The Veterans Affairs Department, which is seeing a growing number of amputees returning from Iraq and Afghanistan, provides prosthetic care without limits, said VA spokesman Terry Jemison. Anyone eligible for VA benefits — from a young soldier wounded in combat to an older veteran who has developed diabetes late in life — “will receive the latest in technology without limits on cost,” Jemison said.
Rossbach argues that the health insurance industry’s talk of mandates driving up costs is overblown. She said studies in six states that have passed these laws showed that increased coverage for prosthetics had added 12 to 25 cents a month to the average insurance premium.
Patients’ immobility causes other problems
She added that insurance companies’ slowness to cover prosthetics can increase other health care costs in the long run, because patients’ immobility often leads to other ills.

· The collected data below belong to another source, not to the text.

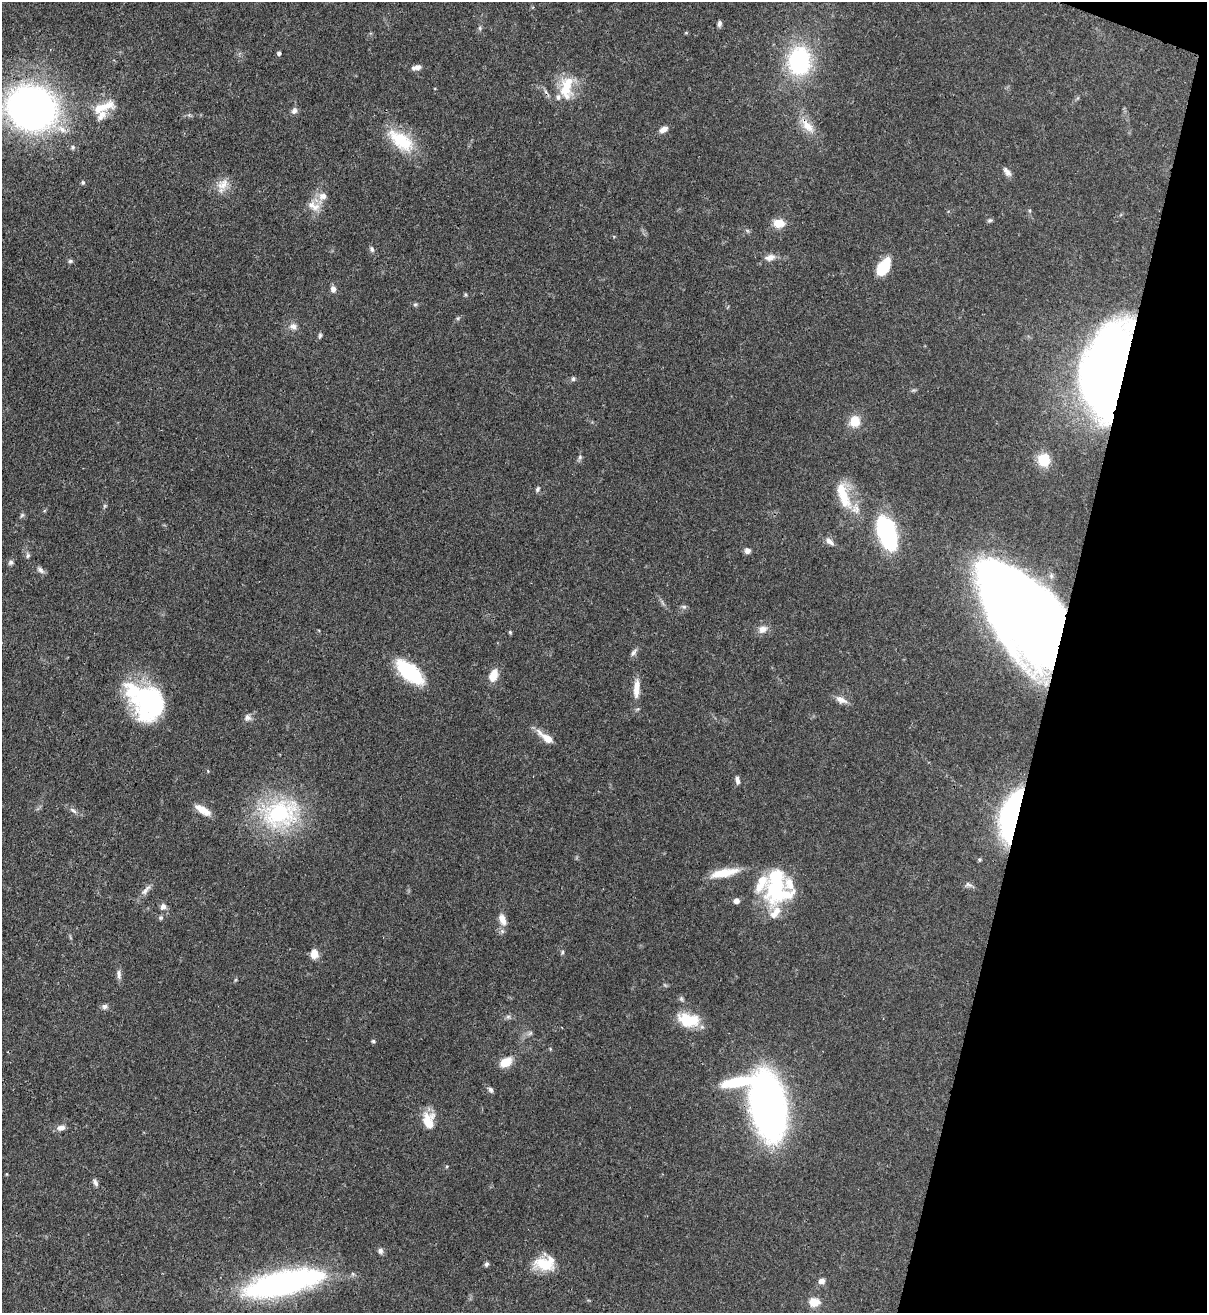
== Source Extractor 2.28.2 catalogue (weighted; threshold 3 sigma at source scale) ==
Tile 8 of 4 x 4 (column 4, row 2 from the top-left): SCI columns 3834-5038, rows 2652-3962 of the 5382 x 5303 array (HDU 1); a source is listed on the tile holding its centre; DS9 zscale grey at full resolution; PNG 1209 x 1315 px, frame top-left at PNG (2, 2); no overlay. Shown black and unused: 13% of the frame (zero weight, under 3 of 4 exposures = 7% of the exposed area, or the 3 px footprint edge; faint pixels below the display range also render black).
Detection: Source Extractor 2.28.2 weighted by HDU 2 'WHT'; one run over the whole footprint, this tile lists its part. Background 0.0772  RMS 0.0038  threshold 0.0173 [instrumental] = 3 sigma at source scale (4.5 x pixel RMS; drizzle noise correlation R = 1.50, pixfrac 1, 0.05/0.05 arcsec/px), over >= 5 px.
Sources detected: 104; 3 inside a brighter object's white glare — not listed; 8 inside a brighter listed object's ellipse — not listed separately; the other 93 listed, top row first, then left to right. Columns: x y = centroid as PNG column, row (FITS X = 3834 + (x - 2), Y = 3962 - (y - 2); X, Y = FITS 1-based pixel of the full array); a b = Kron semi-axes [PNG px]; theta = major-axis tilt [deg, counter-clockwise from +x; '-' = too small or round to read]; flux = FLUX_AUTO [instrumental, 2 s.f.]
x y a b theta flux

“If people have a very sedentary life, then they are going to be at risk for secondary conditions — diabetes, obesity, depression, some forms of cancer,” Rossbach said.
Still, mandates are not the answer, America’s Health Insurance Plans argues.
“Mandates misallocate resources by requiring consumers — or their employers — to spend available funds on benefits that they would otherwise not purchase,” it says on its Web site. “They also limit consumer choice by not allowing health insurance plans to make innovative and efficient products available to employers and individuals, including mandate-free policies.”
Many health insurers lump prosthetics under the category of durable medical equipment, which includes less-expensive items such as crutches and back braces. Many people do not realize until it is too late that they have signed up for coverage limits that won’t come close to paying for prosthetics, Rossbach said.
To Casey, who sells advertising for a Burlington-area TV station, the result seems arbitrary and unfair.